🤖 AI Summary
The absence of a unified, reproducible, and standardized evaluation framework for Korean large language models (LLMs) hinders result comparability and verification. Method: This paper introduces the first open-source, self-evolving evaluation toolkit specifically designed for Korean LLMs. It features a novel modular registration architecture and an automated continuous evolution mechanism, supporting diverse evaluation paradigms—including log-probability scoring, exact match, linguistic inconsistency penalty, and LLM-as-a-judge. The toolkit is compatible with vLLM, Hugging Face, and OpenAI APIs, seamlessly integrates major Korean benchmarks (e.g., HAE-RAE Bench and KMMLU), and enables cross-backend collaborative evaluation. Contribution/Results: This work fills a critical gap in standardized Korean LLM evaluation, significantly enhancing fairness, transparency, and reproducibility.
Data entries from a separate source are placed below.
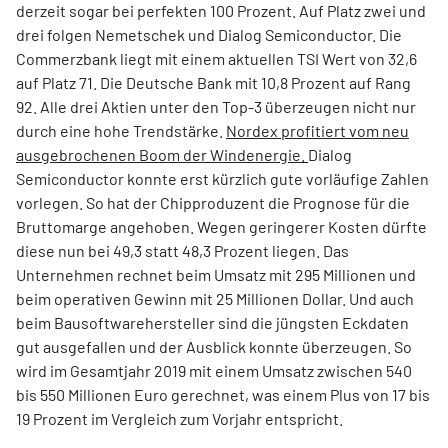
derzeit sogar bei perfekten 100 Prozent. Auf Platz zwei und
drei folgen Nemetschek und Dialog Semiconductor. Die
Commerzbank liegt mit einem aktuellen TSI Wert von 32,6
auf Platz 71. Die Deutsche Bank mit 10,8 Prozent auf Rang
92. Alle drei Aktien unter den Top-3 überzeugen nicht nur
durch eine hohe Trendstärke.
Nordex profitiert vom neu
ausgebrochenen Boom der Windenergie.
Dialog
Semiconductor konnte erst kürzlich gute vorläufige Zahlen
vorlegen. So hat der Chipproduzent die Prognose für die
Bruttomarge angehoben. Wegen geringerer Kosten dürfte
diese nun bei 49,3 statt 48,3 Prozent liegen. Das
Unternehmen rechnet beim Umsatz mit 295 Millionen und
beim operativen Gewinn mit 25 Millionen Dollar. Und auch
beim Bausoftwarehersteller sind die jüngsten Eckdaten
gut ausgefallen und der Ausblick konnte überzeugen. So
wird im Gesamtjahr 2019 mit einem Umsatz zwischen 540
bis 550 Millionen Euro gerechnet, was einem Plus von 17 bis
19 Prozent im Vergleich zum Vorjahr entspricht.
It has already supported multiple state-of-the-art Korean LLM development efforts.
📝 Abstract
Recent advancements in Korean large language models (LLMs) have spurred numerous benchmarks and evaluation methodologies, yet the lack of a standardized evaluation framework has led to inconsistent results and limited comparability. To address this, we introduce HRET Haerae Evaluation Toolkit, an open-source, self-evolving evaluation framework tailored specifically for Korean LLMs. HRET unifies diverse evaluation methods, including logit-based scoring, exact-match, language-inconsistency penalization, and LLM-as-a-Judge assessments. Its modular, registry-based architecture integrates major benchmarks (HAE-RAE Bench, KMMLU, KUDGE, HRM8K) and multiple inference backends (vLLM, HuggingFace, OpenAI-compatible endpoints). With automated pipelines for continuous evolution, HRET provides a robust foundation for reproducible, fair, and transparent Korean NLP research.